Black and white portrait of Katy Léna Ndiaye. Katy looks away from camera.Katy Léna Ndiaye (she/her) is a film director and producer whose films offer a window into contemporary Africa, tracing its journey through history and memory. Her lens has a particular focus, a gentle spotlight on women’s perspectives regarding transmission and heritage. Her work has earned awards at festivals across the globe. 

She is known for her documentaries about women muralists, Traces (2003) and Awaiting for Men (2007). Her work reflects on transmission, and the nuanced journey of womanhood. Among her recent films is Time is on Our Side (2019), a portrait of Burkinabe rapper Smockey, whose lyrics became a catalyst in the resistance to Blaise Compaoré’s regime in Burkina Faso. Her most recent work, Money, Freedom, a History of CFA Franc (2022), sheds light on the currency of French-speaking Africa and its lingering ties to colonial history. 

In 2013, Katy Léna founded IndigoMood Films in Dakar, a platform for her narratives to unfold, and where she accompanies talented directors in bringing their unique visual stories to the screen.

2024 Chicken & Egg Award Recipient

BETH AALA: 2024 CHICKEN & EGG AWARD RECIPIENT

Portrait of Beth Aala.
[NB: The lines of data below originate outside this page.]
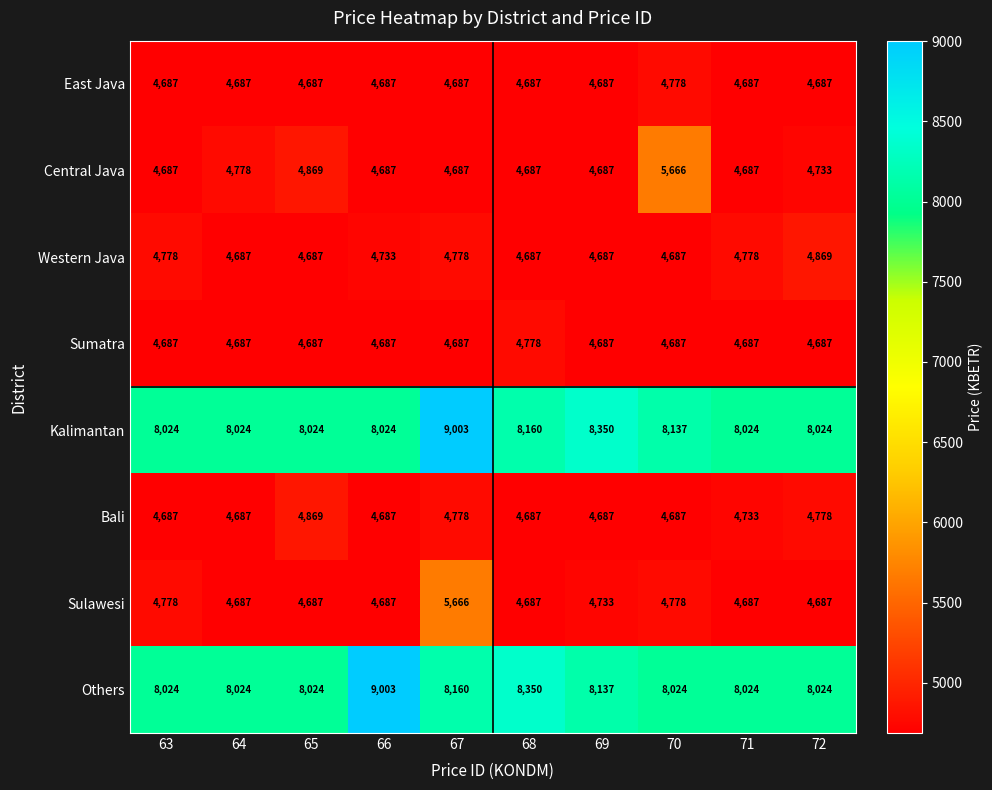

At which label is Central Java closest to 5176?

65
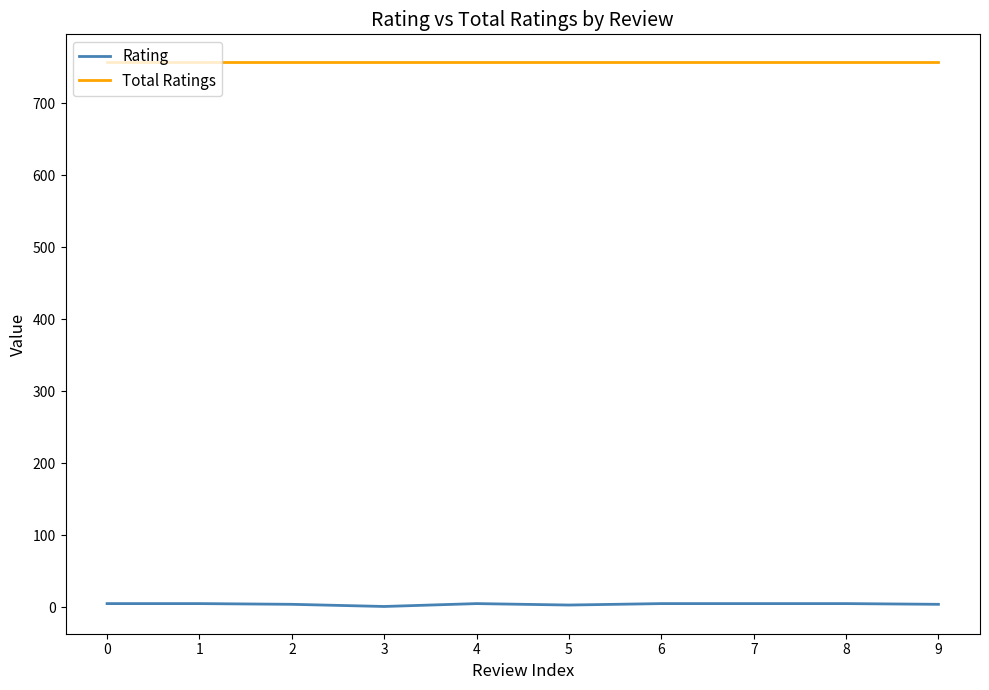

True or false: Total Ratings and Rating intersect in this chart.

False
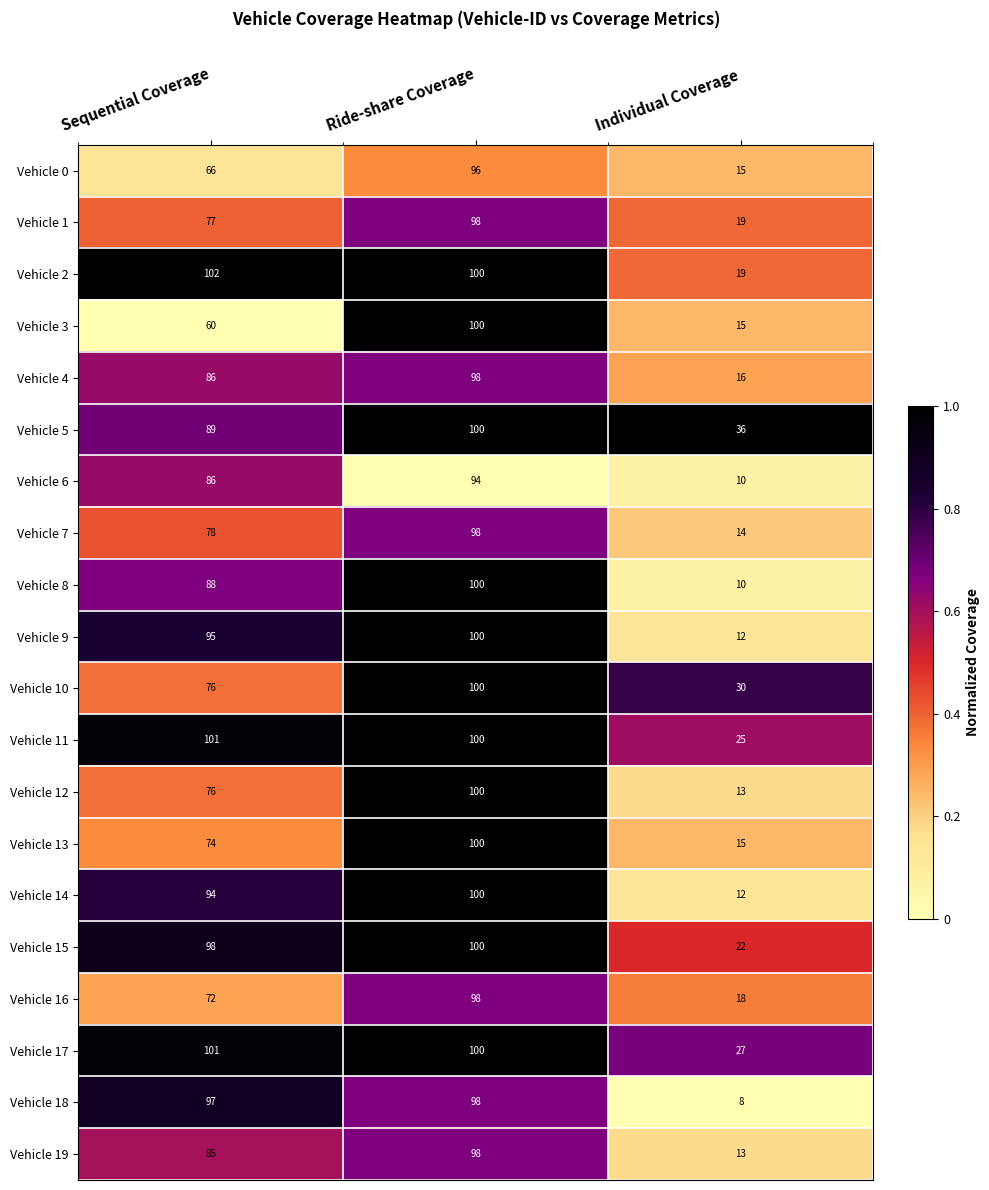

How many distinct data groups are displayed?

20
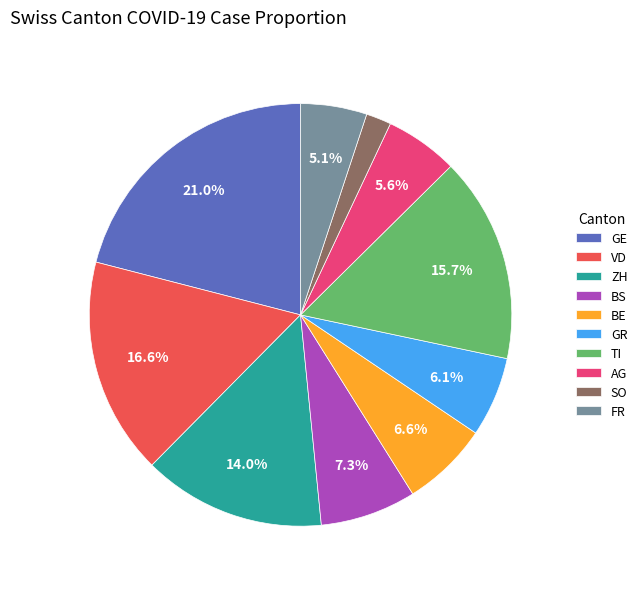

Does any single category account for the majority?

No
Beth looks at camera with hands in her pockets. Black and white.

Beth (she/her) is a Filipina-American documentary filmmaker. She has won three Emmy® Awards and a Peabody Award for her work at HBO. Recently, Beth directed and produced Uncharted with Alicia Keys and her organization, She Is The Music. The film premiered at the Tribeca Festival in June 2023. She also directed and produced This is Brighton, which premiered at the Newport Beach Film Festival in the fall of 2023.

Beth’s other directing credits include the News and Documentary Emmy®-nominated films Made in Boise and Supermensch: The Legend of Shep Gordon. She is a proud member of various organizations, including A-DOC, Brown Girls Doc Mafia, and Filipinx Filmmakers. Additionally, she is a member of the Academy of Television Arts and Sciences and a Wyncote Fellow.

Beth’s films have received support from organizations such as ITVS, the International Documentary Association, Chicken & Egg Pictures, the New York State Council of the Arts, and Women Make Movies. Her work has premiered at prestigious festivals including Sundance, Tribeca, Toronto International Film Festival, and AFI Docs. Furthermore, her films have been featured on HBO, PBS, MTV, Discovery, and A&E.

2024 Chicken & Egg Award Recipient

SIERRA PETTENGILL: 2024 CHICKEN & EGG AWARD RECIPIENT

Portrait of Sierra Pettengill. Sierra sits with shadows across her face. Black and whiteSierra Pettengill (she/her) is a filmmaker from Brooklyn. Most recently, she directed the all-archival film, RIOTSVILLE, USA, which premiered at the 2022 Sundance Film Festival and was nominated for an Independent Spirit Award. Her previous all-archival feature-length film, The Reagan Show (2017, directed with Pacho Velez), premiered at the Locarno Film Festival; her short The Rifleman premiered at Sundance in 2021, and her previous short, Graven Image (2018), is held at the Legacy Museum in Montgomery, Alabama. In 2013, she produced the Academy® Award-nominated film Cutie & the Boxer, which also won an Emmy® Award for Best Documentary. She has also worked as an archival researcher for many artists including Jim Jarmusch, Mike Mills, and Adam Pendleton. She was a Sundance Institute Art of Nonfiction Fellow and is a 2023 Guggenheim Fellow. She serves as a board member of Screen Slate, a cinema nonprofit based in New York.